» THE PROBLEM: Transcribe precisely, and only, the lines beginning at the line containing "text: (1540, 1117)" and ending at the final line of the material below.

» RECORD EXTRACTS:
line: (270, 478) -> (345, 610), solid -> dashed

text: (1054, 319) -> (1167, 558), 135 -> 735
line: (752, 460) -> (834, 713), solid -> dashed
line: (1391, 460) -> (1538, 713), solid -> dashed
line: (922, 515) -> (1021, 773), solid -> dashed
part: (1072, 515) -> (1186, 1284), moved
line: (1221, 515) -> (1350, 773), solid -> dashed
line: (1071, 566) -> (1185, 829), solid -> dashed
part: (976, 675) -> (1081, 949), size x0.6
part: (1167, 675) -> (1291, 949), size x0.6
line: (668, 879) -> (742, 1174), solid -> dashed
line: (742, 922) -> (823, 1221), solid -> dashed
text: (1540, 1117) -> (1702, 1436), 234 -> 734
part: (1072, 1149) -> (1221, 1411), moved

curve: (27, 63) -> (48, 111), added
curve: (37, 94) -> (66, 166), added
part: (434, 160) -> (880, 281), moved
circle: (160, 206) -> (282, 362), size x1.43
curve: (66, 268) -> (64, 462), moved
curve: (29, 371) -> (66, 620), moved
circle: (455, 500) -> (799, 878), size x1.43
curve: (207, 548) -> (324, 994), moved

» SOLUTION TO THIS TASK:
text: (1540, 1117) -> (1702, 1436), 234 -> 734
part: (1072, 1149) -> (1221, 1411), moved

curve: (27, 63) -> (48, 111), added
curve: (37, 94) -> (66, 166), added
part: (434, 160) -> (880, 281), moved
circle: (160, 206) -> (282, 362), size x1.43
curve: (66, 268) -> (64, 462), moved
curve: (29, 371) -> (66, 620), moved
circle: (455, 500) -> (799, 878), size x1.43
curve: (207, 548) -> (324, 994), moved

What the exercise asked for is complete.